═════ Extract ═════

# Molly's first time at the park! (W pics!)



## jeriibearii (Jul 26, 2014)

So we finally had a nice day yesterday and decided to take Molly to the park! It was the best time ever! She had the perfect amount of curiosity with the loyalty of wanting to stay with us. She was such a good girl and there was a mother there with her kids and one of them took a liking to her and he had no fears! He said "aw she's so soft!" And the mother actually asked me some care questions (from a distance lol). The only little "hiccup" we had was she decided to run under a trash can type thing and it took about 10min to coax her out enough for me to grab her. I felt bad ending her playtime but it was getting dark and we needed to go to the store and get dinner too. But when fiancé and little brother were in the store we stayed in the car and she lay across my big pregnant belly bruxing and boggling the whole time  It was perfect! Now for pics! Hope y'all enjoy!


----------



## gotchea (May 4, 2013)

What a cutie! I love outdoor pics


----------



## bloomington bob (Mar 25, 2014)

Aww - very cute and she's so curious re the outdoors


----------



## jeriibearii (Jul 26, 2014)

Thanks guys!  can't wait to take her other places now!


----------



## ksaxton (Apr 20, 2014)

Thanks for sharing  I always love to see outdoor adventures


----------



## jeriibearii (Jul 26, 2014)

ksaxton said:


> Thanks for sharing  I always love to see outdoor adventures


You're very welcome! Ps I loveeee your signature!

═════

#### What is expected:
In the forum thread about Molly's first park visit, how long did it take to coax her out from under the "trash can type thing"?

═════ Source material ═════

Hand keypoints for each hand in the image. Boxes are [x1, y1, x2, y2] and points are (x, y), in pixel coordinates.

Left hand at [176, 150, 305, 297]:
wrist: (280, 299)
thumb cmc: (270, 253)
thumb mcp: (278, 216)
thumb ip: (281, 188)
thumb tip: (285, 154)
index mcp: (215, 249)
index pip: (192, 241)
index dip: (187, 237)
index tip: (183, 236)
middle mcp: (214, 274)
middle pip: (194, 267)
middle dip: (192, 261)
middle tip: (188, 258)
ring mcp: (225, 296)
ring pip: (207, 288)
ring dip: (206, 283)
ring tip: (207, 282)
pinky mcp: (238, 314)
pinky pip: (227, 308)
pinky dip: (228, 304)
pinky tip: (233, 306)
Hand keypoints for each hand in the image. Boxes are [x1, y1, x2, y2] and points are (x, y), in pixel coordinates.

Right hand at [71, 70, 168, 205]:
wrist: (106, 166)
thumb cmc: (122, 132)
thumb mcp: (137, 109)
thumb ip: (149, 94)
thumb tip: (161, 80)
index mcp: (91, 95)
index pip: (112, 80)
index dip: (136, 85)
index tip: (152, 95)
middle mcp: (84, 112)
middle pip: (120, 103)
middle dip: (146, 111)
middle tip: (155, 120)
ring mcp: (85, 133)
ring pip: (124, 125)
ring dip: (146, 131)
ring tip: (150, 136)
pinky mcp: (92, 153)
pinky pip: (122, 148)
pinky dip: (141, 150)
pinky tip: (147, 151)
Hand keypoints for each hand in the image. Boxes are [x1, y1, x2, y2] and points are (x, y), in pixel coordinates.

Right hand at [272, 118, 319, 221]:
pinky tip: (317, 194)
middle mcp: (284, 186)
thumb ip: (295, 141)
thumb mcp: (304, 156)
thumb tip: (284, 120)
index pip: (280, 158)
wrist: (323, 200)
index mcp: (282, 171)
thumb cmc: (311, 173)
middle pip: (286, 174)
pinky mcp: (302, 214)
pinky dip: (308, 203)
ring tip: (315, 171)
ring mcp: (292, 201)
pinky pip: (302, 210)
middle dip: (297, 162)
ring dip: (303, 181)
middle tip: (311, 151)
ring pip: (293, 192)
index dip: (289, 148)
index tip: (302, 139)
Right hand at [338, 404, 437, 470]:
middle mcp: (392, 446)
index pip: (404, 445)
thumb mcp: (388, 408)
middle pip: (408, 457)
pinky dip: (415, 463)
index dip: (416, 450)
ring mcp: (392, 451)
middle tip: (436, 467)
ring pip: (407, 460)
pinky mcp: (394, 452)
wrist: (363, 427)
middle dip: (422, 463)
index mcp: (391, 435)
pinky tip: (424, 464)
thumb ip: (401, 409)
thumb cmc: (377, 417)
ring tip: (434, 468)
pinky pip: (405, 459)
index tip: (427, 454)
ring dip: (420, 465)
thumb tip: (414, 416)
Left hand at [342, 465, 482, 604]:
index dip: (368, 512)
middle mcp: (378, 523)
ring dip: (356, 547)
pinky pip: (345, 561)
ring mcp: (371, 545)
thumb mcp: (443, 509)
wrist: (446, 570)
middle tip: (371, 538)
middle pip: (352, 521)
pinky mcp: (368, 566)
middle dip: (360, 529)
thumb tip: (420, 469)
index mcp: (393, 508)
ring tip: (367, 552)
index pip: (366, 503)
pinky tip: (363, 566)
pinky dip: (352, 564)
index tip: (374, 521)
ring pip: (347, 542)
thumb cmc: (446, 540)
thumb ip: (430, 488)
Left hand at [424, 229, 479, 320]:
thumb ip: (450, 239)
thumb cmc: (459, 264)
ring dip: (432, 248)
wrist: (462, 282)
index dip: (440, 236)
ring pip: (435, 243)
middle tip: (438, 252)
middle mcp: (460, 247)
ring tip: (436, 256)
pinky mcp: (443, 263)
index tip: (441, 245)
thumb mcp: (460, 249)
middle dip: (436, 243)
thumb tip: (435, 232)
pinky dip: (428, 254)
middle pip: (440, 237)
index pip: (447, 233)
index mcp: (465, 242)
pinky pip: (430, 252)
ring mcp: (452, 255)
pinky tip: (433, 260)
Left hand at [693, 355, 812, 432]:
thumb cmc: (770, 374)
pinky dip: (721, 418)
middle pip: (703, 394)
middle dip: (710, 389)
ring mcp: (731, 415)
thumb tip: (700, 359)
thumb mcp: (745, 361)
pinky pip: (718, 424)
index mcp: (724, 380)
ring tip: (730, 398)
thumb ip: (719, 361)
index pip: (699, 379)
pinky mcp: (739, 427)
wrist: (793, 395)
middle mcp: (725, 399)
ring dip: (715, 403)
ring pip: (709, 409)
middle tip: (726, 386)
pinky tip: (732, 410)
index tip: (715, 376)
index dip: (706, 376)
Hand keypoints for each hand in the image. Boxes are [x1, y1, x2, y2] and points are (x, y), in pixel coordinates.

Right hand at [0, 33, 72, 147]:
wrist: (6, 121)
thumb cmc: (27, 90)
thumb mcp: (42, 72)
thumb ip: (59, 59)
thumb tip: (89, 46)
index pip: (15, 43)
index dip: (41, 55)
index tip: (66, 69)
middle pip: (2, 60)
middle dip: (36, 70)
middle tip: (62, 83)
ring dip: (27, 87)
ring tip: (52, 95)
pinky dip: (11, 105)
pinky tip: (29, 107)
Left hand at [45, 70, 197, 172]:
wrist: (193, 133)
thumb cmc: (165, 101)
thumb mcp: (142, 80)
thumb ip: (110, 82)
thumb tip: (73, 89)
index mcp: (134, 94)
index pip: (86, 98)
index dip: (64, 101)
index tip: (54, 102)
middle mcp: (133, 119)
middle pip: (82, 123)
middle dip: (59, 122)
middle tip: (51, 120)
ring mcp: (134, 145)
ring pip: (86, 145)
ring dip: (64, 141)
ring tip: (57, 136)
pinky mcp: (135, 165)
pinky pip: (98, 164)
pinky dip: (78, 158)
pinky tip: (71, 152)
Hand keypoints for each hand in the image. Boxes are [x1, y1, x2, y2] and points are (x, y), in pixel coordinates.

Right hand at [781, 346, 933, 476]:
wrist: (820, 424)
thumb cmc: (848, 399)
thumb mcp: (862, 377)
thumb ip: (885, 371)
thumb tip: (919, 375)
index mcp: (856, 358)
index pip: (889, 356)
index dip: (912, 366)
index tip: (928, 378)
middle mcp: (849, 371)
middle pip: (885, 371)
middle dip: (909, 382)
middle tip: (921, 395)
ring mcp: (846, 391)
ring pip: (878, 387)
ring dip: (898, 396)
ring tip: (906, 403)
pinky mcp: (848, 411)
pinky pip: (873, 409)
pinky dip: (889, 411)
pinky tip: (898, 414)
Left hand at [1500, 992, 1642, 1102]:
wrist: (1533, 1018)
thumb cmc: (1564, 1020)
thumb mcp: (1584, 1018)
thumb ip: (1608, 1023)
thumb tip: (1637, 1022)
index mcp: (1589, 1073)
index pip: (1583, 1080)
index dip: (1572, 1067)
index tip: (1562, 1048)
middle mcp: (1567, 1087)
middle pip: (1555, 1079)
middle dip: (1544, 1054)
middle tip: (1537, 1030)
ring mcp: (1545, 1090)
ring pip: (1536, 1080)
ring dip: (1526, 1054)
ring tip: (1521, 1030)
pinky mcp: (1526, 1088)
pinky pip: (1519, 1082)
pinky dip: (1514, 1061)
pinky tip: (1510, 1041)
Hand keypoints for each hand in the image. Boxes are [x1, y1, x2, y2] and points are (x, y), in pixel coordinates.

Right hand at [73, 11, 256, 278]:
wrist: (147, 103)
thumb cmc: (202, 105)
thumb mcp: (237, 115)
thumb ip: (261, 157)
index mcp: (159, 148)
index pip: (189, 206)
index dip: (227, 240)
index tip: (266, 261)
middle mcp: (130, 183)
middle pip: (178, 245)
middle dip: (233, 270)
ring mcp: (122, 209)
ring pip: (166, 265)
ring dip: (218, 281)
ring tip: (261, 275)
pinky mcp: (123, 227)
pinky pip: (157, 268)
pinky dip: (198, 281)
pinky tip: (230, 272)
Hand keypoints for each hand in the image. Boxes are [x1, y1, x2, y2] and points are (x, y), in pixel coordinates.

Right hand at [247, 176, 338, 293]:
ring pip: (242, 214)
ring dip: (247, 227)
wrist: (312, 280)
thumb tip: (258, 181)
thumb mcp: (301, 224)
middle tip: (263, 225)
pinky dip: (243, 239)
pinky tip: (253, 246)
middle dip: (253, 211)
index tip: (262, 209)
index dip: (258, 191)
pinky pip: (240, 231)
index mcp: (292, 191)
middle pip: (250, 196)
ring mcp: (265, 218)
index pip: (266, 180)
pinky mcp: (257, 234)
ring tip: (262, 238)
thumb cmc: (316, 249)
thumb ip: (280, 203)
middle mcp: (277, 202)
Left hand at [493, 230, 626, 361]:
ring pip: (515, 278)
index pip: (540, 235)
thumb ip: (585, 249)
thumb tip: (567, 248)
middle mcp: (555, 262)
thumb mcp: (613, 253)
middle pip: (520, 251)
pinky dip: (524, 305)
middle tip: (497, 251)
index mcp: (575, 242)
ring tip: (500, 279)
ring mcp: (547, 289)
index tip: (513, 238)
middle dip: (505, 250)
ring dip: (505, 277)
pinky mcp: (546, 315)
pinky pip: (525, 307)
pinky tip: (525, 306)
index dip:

═════

#### Problem solution:
About 10 minutes.